- [Work required]
Reproduce the announcement of Bill Torbert's book Numbskull word for word, in full.

- [Document text]
------------------------------
Numbskull in the Theatre of Inquiry. Bill Torbert’s new book.

Bill Torbert’s book Numbskull is out now.

Numbskull in the Theatre of Inquiry: Transforming Self, Friends, Organizations, and Social Science by William R. Torbert    (Waterside Productions, Cardiff CA, 2021) is now available at Amazon.

Numbskull is an anti-heroic memoir of Torbert’s life of discovering and enacting a theory and practice of leadership development, organization development, and scientific development. This highly readable book illustrates a new kind of social action and social science where the researchers include themselves in the study, and explore to what degree all the different participants are or are not exercising timely and mutually-transforming action. Integrating personal spiritual inquiry, interpersonal developmental friendships, and transformational leadership roles, with award-winning teaching and research, Torbert now shows us from the inside out what living inquiry feels like.

The book includes chapter endnotes written by members of Torbert’s action inquiry community, an autobiographical postscript written by a millennial Middle Eastern woman, and appendixes that display the full range of his theorizing.
------------------------------
- [Entries provided]
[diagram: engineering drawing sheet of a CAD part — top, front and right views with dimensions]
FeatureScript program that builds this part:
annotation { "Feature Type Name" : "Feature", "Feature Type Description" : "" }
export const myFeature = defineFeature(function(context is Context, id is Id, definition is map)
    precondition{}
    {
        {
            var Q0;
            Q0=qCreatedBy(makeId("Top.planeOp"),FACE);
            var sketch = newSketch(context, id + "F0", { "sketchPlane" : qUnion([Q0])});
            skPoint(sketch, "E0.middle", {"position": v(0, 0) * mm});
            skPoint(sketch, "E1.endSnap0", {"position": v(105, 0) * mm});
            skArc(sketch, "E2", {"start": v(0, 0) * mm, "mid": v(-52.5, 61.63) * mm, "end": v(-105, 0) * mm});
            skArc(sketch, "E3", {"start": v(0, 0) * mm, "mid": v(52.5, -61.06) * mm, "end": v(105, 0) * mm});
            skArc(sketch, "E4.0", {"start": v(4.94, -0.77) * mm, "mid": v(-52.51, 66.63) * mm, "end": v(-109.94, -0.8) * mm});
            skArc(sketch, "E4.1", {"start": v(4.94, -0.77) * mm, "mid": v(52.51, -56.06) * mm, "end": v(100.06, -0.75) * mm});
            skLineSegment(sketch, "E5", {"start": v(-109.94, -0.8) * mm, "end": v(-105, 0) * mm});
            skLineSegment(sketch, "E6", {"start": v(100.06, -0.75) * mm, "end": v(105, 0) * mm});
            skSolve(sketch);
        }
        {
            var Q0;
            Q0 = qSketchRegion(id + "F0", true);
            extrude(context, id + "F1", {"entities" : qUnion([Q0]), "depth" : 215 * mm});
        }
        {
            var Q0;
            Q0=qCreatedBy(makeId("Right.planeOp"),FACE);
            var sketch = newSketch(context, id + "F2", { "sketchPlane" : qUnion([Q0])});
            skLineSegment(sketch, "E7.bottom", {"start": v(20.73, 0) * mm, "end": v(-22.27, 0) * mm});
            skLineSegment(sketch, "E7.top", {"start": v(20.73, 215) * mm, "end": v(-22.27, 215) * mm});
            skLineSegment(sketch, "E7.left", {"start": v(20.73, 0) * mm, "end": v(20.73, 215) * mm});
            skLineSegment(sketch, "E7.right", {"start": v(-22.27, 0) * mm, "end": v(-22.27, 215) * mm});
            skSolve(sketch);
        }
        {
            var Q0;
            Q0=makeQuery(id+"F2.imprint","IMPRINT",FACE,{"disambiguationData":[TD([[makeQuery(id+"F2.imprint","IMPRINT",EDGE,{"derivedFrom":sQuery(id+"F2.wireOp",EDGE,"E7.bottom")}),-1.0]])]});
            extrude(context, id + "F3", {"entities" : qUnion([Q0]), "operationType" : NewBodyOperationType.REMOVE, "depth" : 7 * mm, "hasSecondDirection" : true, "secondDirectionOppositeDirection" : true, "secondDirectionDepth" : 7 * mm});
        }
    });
------------------------------
- [Written solution]
Numbskull in the Theatre of Inquiry. Bill Torbert’s new book.

Bill Torbert’s book Numbskull is out now.

Numbskull in the Theatre of Inquiry: Transforming Self, Friends, Organizations, and Social Science by William R. Torbert    (Waterside Productions, Cardiff CA, 2021) is now available at Amazon.

Numbskull is an anti-heroic memoir of Torbert’s life of discovering and enacting a theory and practice of leadership development, organization development, and scientific development. This highly readable book illustrates a new kind of social action and social science where the researchers include themselves in the study, and explore to what degree all the different participants are or are not exercising timely and mutually-transforming action. Integrating personal spiritual inquiry, interpersonal developmental friendships, and transformational leadership roles, with award-winning teaching and research, Torbert now shows us from the inside out what living inquiry feels like.

The book includes chapter endnotes written by members of Torbert’s action inquiry community, an autobiographical postscript written by a millennial Middle Eastern woman, and appendixes that display the full range of his theorizing.